‘It was just a fireball’: High-speed Point Cook crash claims three lives

A Point Cook resident who worked for three decades in the motor-racing business has described a fiery Christmas Eve crash that killed three people and left another woman fighting for her life as the worst he has ever seen.

The Audi was travelling so fast that when it hit a road barrier the engine was forced from the car and the battery was found 100 metres down the road.

Flowers adorned the pole where the Aldi came to rest. Photo: Joe Hinchliffe

Steve Piesley was in his home near Palmers Road about 7.30pm on Sunday night when he heard a bang so loud that his windows reverberated.

He raced outside to find a scene that left even this veteran of the car-racing trade horrified.

“I’ve never seen a car erupt so quick, I’ve been involved in motor racing for years, and I’ve never seen a car do that,” Mr Piesley said.

“It was just a fireball.…

“The Audi was on fire and over the Armco railing and the other car’s gone through.”

Police said the Audi was travelling north at well in excess of the 70km/h speed limit veered on to the wrong side of Palmers Road, slamming into a Honda Jazz carrying two women.

The burn marks could be seen on a bicycle path at the crash scene. Photo: Joe Hinchliffe

​One of the women and the two occupants of the Audi are also dead and were so badly injured on Sunday night they could not be identified.

The second woman in the Honda Jazz has been taken to The Alfred hospital in a critical condition. She remained in a critical but stable condition on Christmas morning.

The two vehicles collided on Palmers Road nears Whistler Crescent just after 7.30pm.

The clean up of the site took all night, with the cars removed from the scene at about 6.30am.

Police were slowing traffic until 8am, when traffic returned to normal.

Dave Franklin and Steve Piesley. Photo: Joe Hinchliffe

Even then, an acrid smell of burnt rubber, plastic and metal hung in the air and evidence of the fiery crash were clear.

Flowers hung upon the pole into which the Audi crashed.

Assistant Commissioner Doug Fryer, of Victoria Police Road PolicingCommanddescribed the impact of the crash as “extreme”, with the Audi incinerated.

“There are three people who will not be there for Christmas, who will not be opening presents tomorrow.

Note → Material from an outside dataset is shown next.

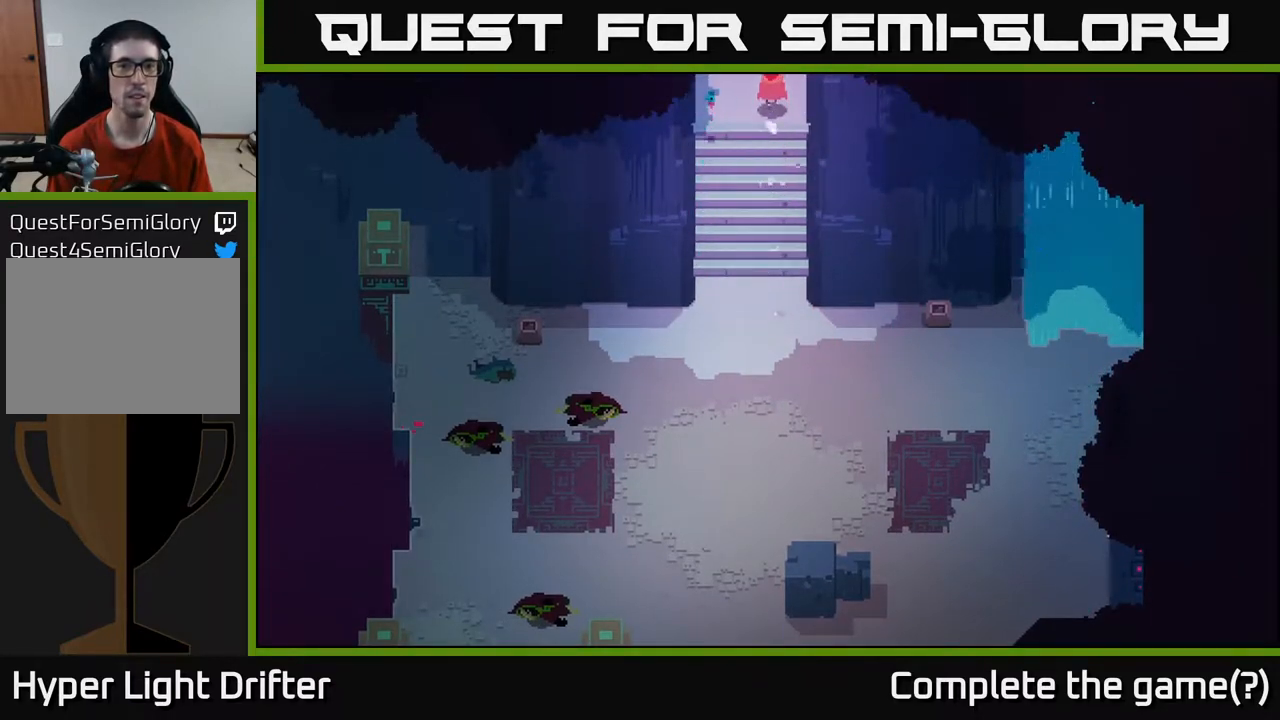
{"buttons": [], "left_stick": "up", "right_stick": "center", "events": []}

This could be a quadruple fatal and we pray to God it’s not.”

“This was a tragedy that didn’t need to happen. The sort of speeds we’re talking about to cause this devastation are just crazy speeds.”

Another local, Dave Franklin, was at home in the housing estate through which Palmers Road runs on Christmas Eve when the crash occurred.

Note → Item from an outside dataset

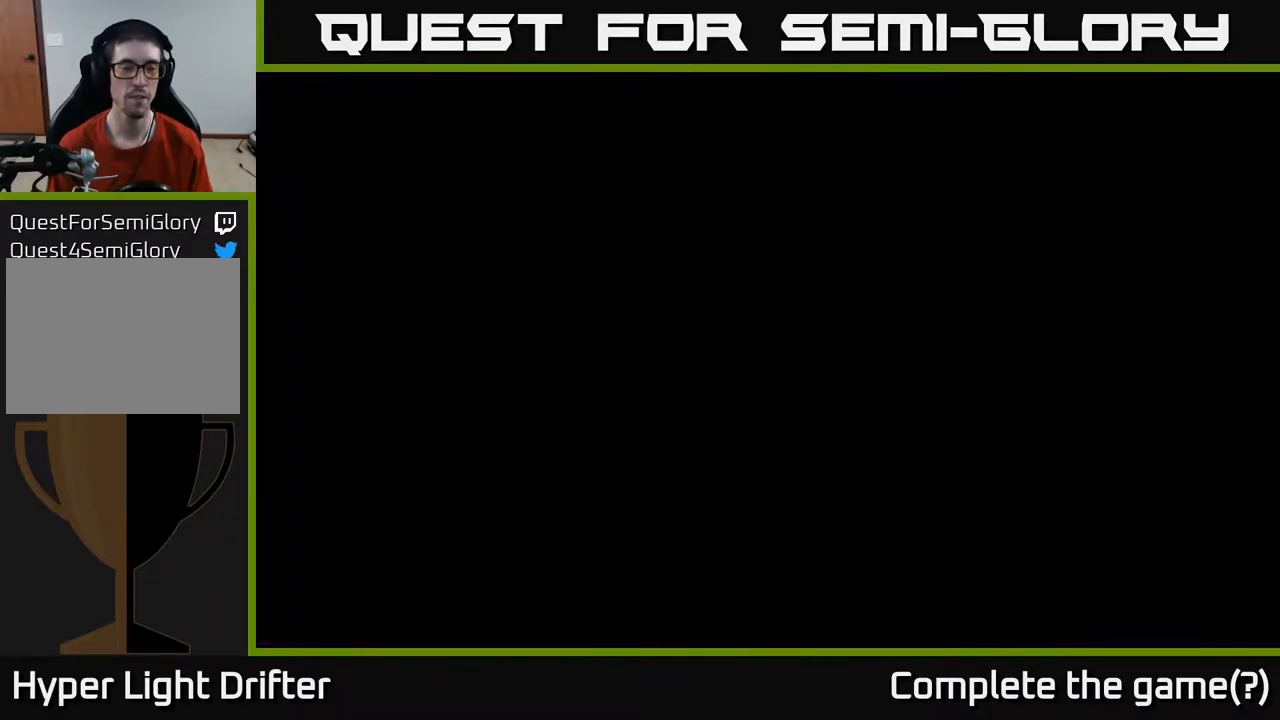
{"buttons": [], "left_stick": "center", "right_stick": "center", "events": [[417, "left_stick", "center"]]}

“I thought someone was banging on my door, smashing my door,” he said.

During a career spent working at an Air Force base, Mr Franklin has seen his share of crashes before.

“But nothing like that,” he said.”The smoke, mate, it was huge.”

The two returned to the scene on Christmas morning about 8am, just as police were leaving Palmers Road and traffic was returned to normal.

They said they raced to the scene within moments of the crash to witness the inferno.

“The firies were there within five minutes and were trying to put it out with extinguishers,” Mr Piesley said.

“But it burned for 15 minutes at least, and even after they put it out, it was still smouldering.

“And the smoke just kept going.”

Mr Piesley pointed to a spot on the road at least 100 metres from the crash.

“The [Audi’s] battery was there, and the engine popped out too,” he said.

“It must have been going fast.”

The Honda Jazz, he said, was on its roof with its front stoved-in.

The noise of the crash which reverberated through the housing estate was described by others as an explosion.

Kayley Whitehouse was watching TV at her Southampton Drive home, three streets back from Palmers Rd when she heard what she said was a “boom sound”.

“I’ve heard car crashes before but this was different,” she said.

“It was definitely an explosion of some sort.

“We thought maybe a barbecue, but, tragically, we were wrong.”